HOAKS DALAM AL-QUR’AN
April 20, 2023Hoaks dalam bahasa agama dapat dipahami sebagai usaha memperdaya orang banyak lewat berita bohong (deceive somebody with a hoax); memperdaya sekelompok orang dengan cara membuat orang lain yakin pada berita yang telah dipalsukan. Dalam Al-Qur’an dapat ditemukan sejumlah ayat yang secara eksplisit memberikan tuntunan kepada manusia dalam menyikapi berkembangnya hoaks. “Hai orang-orang yang beriman, jika datang kepadamu orang fasik membawa suatu berita, maka periksalah dengan teliti, agar kamu tidak menimpakan suatu musibah kepada suatu kaum tanpa mengetahui keadaannya yang menyebabkan kamu menyesal atas perbuatanmu itu.” (QS. al–Hujarat: 6)
Jawad Mugniah dalam at-Tafsîr al-Mubîn menguraikan, bahwa surah al-Hujarat: 6 ini menjelaskan tentang haramnya menerima berita dari orang fasik tanpa melakukan klarifikasi (tabayun) kebenarannya. Datangnya berita dari orang fasik dikhawatirkan akan membahayakan bagi orang lain. Dalam istilah ushul fiqh, ayat ini juga menunjukkan larangan untuk mengikuti tata cara orang-orang fasik. Bersandar pada ayat ini, sebagian ulama juga berargumen kewajiban untuk mengambil berita dari orang yang terpercaya (tsiqah), tanpa harus melakukan klarifikasi terlebih dahulu. Oleh karenanya, dalam kajian ilmu Hadis, sebuah kabar Hadis aĥad yang terpercaya (tsiqah)— Hadis yang diriwayatkan hanya satu orang, tidak secara mutawâtir sebagaimana ayat-ayat Al-Qur’an dapat diterima dan bisa dijadikan sebagai argumen. Ayat ini juga mengajarkan untuk mengenali tanda-tanda orang fasik? Fa-sa-qa atau fasik—sebagaimana disebutkan oleh Ibn Fâris dalam Maqāyis—adalah keluar dari jalur ketaatan. Demikian juga al-Mushtafawî dalam at-Tahqîq fî Kalimât Al-Qurân menjelaskannya, sebagai keluarnya sesuatu dari hal-hal yang disepakati, baik secara agama, akal maupun hukum natural. Tandasnya, merujuk pada ayat-ayat Al-Qur’an maka yang dimaksud sebagai orang fasik adalah orang yang keluar dari ketentuan akal sehat, adab sopan santun dan agama.

● ● ● ● ● ● ●

▸ Daftar Tugas
**a.** Sebutkan semua nama tokoh yang disebut dalam bacaan tentang hoaks dalam Al-Qur'an.
**b.** Teruskan bacaan tentang hoaks dalam Al-Qur'an, mulai setelah kalimat terakhirnya.

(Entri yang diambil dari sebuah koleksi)
● ● ● ● ● ● ●

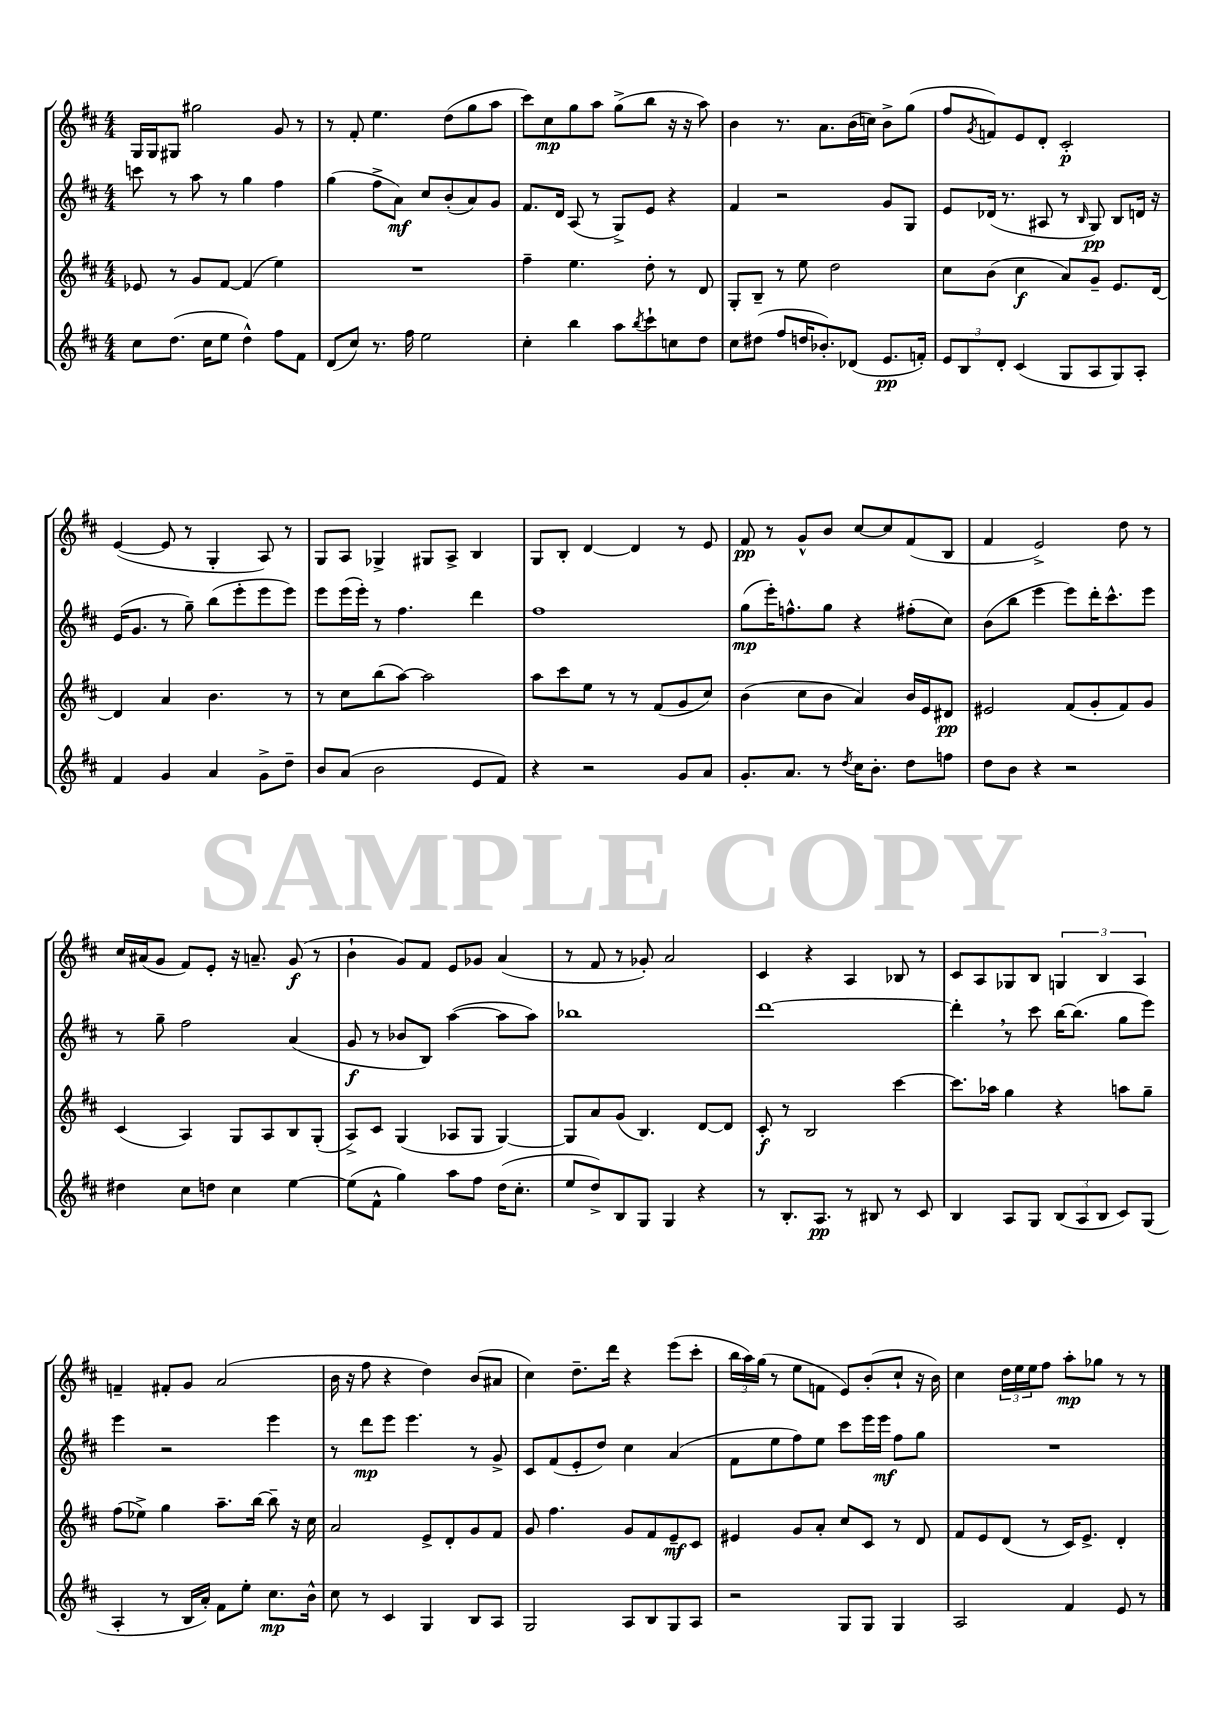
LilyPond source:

<<
\new StaffGroup <<
\new Staff = "s0" {
    \clef treble \key d \major \numericTimeSignature \time 4/4
    g16 g16 gis8 gis''2 g'8 r8 |
    r8 fis'8-. e''4. d''8( g''8 a''8 |
    cis'''8) cis''8\mp g''8 a''8 g''8->( b''8 r16 r16 a''8) |
    b'4 r8. a'8. b'16( c''16) b'8-> g''8( |
    fis''8 \acciaccatura { g'8 } f'8) e'8 d'8-. cis'2-.\p |
    e'4~( e'8 r8 g4-. a8) r8 |
    g8 a8 ges4-> gis8 a8-> b4 |
    g8 b8-. d'4~ d'4 r8 e'8 |
    fis'8\pp r8 g'8-^ b'8 cis''8~ cis''8 fis'8( b8 |
    fis'4 e'2->) d''8 r8 |
    cis''16 ais'16( g'8 fis'8) e'8-. r16 a'8.-- g'8\f( r8 |
    b'4-! g'8) fis'8 e'8 ges'8 a'4( |
    r8 fis'8 r8 ges'8-.) a'2 |
    cis'4 r4 a4 bes8 r8 |
    cis'8 a8 ges8 b8 \tuplet 3/2 { g4 b4 a4 } |
    f'4-- fis'8-. g'8 a'2( |
    b'16 r16 fis''8 r4 d''4) b'8( ais'8 |
    cis''4) d''8.-- d'''16 r4 e'''8( cis'''8-. |
    \tuplet 3/2 { b''16 a''16) g''16( } r8 e''8 f'8 e'8) b'8-.( cis''8-! r16 b'16) |
    cis''4 \tuplet 3/2 { d''16 e''16 e''16 } fis''8 a''8-.\mp ges''8 r8 r8 \bar "|." |
}
\new Staff = "s1" {
    \clef treble \key d \major \numericTimeSignature \time 4/4
    c'''8 r8 a''8 r8 g''4 fis''4 |
    g''4( fis''8-> a'8\mf) cis''8 b'8-.( a'8) g'8 |
    fis'8. d'16 a8( r8 g8->) e'8 r4 |
    fis'4 r2 g'8 g8 |
    e'8 des'16( r8. ais8 r8 \grace { b16 } g8\pp) b8 d'16 r16 |
    e'16( g'8. r8 g''8--) b''8( e'''8-. e'''8 e'''8) |
    e'''8 e'''16( e'''16-.) r8 fis''4. d'''4 |
    fis''1 |
    g''8\mp( e'''16-.) f''8.-^ g''8 r4 fis''8-.( cis''8) |
    b'8( b''8 e'''4 e'''8) d'''16-. cis'''8.-^ e'''8 |
    r8 g''8-- fis''2 a'4( |
    g'8\f r8 bes'8 b8) a''4~( a''8 a''8) |
    bes''1 |
    d'''1~ |
    d'''4-. \breathe r8 cis'''8 b''16~ b''8.( g''8 e'''8) |
    e'''4 r2 e'''4 |
    r8 d'''8\mp e'''8 e'''4. r8 g'8-> |
    cis'8 fis'8( e'8-. d''8) cis''4 a'4( |
    fis'8 e''8 fis''8) e''8 cis'''8 e'''16 e'''16\mf fis''8 g''8 |
    R1 \bar "|." |
}
\new Staff = "s2" {
    \clef treble \key d \major \numericTimeSignature \time 4/4
    ees'8 r8 g'8 fis'8~ fis'4( e''4) |
    R1 |
    fis''4-- e''4. d''8-. r8 d'8 |
    g8-. b8-- r8 e''8 d''2 |
    cis''8 b'8( cis''4\f a'8) g'8-- e'8. d'16~ |
    d'4 a'4 b'4. r8 |
    r8 cis''8 b''8( a''8~) a''2 |
    a''8 cis'''8 e''8 r8 r8 fis'8( g'8 cis''8) |
    b'4( cis''8 b'8 a'4) b'16 e'16 dis'8\pp |
    eis'2 fis'8( g'8-. fis'8) g'8 |
    cis'4( a4) g8 a8 b8 g8-.( |
    a8->) cis'8 g4( aes8 g8 g4~) |
    g8 a'8 g'8( b4.) d'8~ d'8 |
    cis'8-.\f r8 b2 cis'''4~ |
    cis'''8. aes''16 g''4 r4 a''8 g''8-- |
    fis''8( ees''8->) g''4 a''8.-- b''16~ b''8-- r16 cis''16 |
    a'2 e'8-> d'8-. g'8 fis'8 |
    g'8 fis''4. g'8 fis'8 e'8--\mf cis'8 |
    eis'4 g'8 a'8-. cis''8 cis'8 r8 d'8 |
    fis'8 e'8 d'8( r8 cis'16) e'8.-> d'4-. \bar "|." |
}
\new Staff = "s3" {
    \clef treble \key d \major \numericTimeSignature \time 4/4
    cis''8 d''8.( cis''16 e''8 d''4-^) fis''8 fis'8 |
    d'8( cis''8) r8. fis''16 e''2 |
    cis''4-. b''4 a''8 \acciaccatura { b''8 } cis'''8-! c''8 d''8 |
    cis''8 dis''8( fis''8 d''16 bes'8.-.) des'8( e'8.\pp f'16-.) |
    \tuplet 3/2 { e'8 b8 d'8-. } cis'4( g8 a8 g8) a8-. |
    fis'4 g'4 a'4 g'8-> d''8-- |
    b'8 a'8( b'2 e'8 fis'8) |
    r4 r2 g'8 a'8 |
    g'8.-. a'8. r8 \acciaccatura { d''8 } cis''16 b'8.-. d''8 f''8 |
    d''8 b'8 r4 r2 |
    dis''4 cis''8 d''8 cis''4 e''4~ |
    e''8( fis'8-^ g''4) a''8 fis''8 d''16( cis''8.-. |
    e''8 d''8->) b8 g8 g4 r4 |
    r8 b8.-. a8.\pp r8 bis8 r8 cis'8 |
    b4 a8 g8 \tuplet 3/2 { b8( a8 b8 } cis'8) g8( |
    a4-. r8 b16 a'16-.) fis'8 e''8-. cis''8.\mp b'16-^ |
    cis''8 r8 cis'4 g4 b8 a8 |
    g2 a8 b8 g8 a8 |
    r2 g8 g8 g4 |
    a2 fis'4 e'8 r8 \bar "|." |
}
>>
>>
\layout { \context { \Score \remove "Bar_number_engraver" } }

● ● ● ● ● ● ●

▸ Jawaban Tiap Tugas
**a.** Jawad Mugniah, Ibn Fâris, al-Mushtafawî

**b.**
Oleh karenanya, sangat sulit menentukan seseorang yang belum kita kenali kredibilitasnya sebagai orang jujur. Melalui QS. al-Hujurat: 6, Allah Swt. memberikan tuntunan kepada kita agar bersikap hati-hati, tidak gegabah dan tidak tergesa-gesa dalam menerima sebuah berita, khususnya jika berita tersebut datang dari seorang yang sudah dikenali kefasikannya. Ayat ini juga mengisyaratkan agar kita selalu melakukan klarifikasi/tabayun saat menerima berita dari orang yang tidak kita kenali. Ayat ini memberikan tuntunan kepada kita agar lebih berhati-hati dalam menerima maupun menyampaikan sebuah berita, apalagi berita tersebut menyalahi beberapa ketentuan yang sudah berlaku/telah disepakati seperti ketentuan akal sehat, adab sopan santun maupun agama. Tuntunan agama agar kita menjadi orang yang lebih cerdas dalam bersikap. Berusaha untuk menyampaikan berita yang benar, bukan bohong (hoax). Implikasi dari kesalahan dalam menerima maupun menyampaikan berita adalah menimbulkan dampak negatif, yakni: merusak sebuah tatanan masyarakat. “Agar kamu tidak menimpakan suatu musibah kepada suatu kaum tanpa mengetahui keadaannya yang menyebabkan kamu menyesal atas perbuatanmu itu.” Hal ini selaras dengan pesan-pesan yang terkandung dalam Al-Qur’an, yakni, segala kebenaran baik dalam sikap dan tutur kata terliput di dalamnya kabar yang benar akan lebih dekat kepada ketakwaan. Takwa merupakan penyokong kebenaran dalam berucap dan bertutur kata. Ucapan dan tutur kata yang benar akan menjadi salah satu sebab kebaikan tindakan. Dan barangsiapa menaati Allah dan Rasul-Nya, maka sesungguhnya ia telah mendapat kemenangan yang besar”. (QS. al–Ahzab: 70-71)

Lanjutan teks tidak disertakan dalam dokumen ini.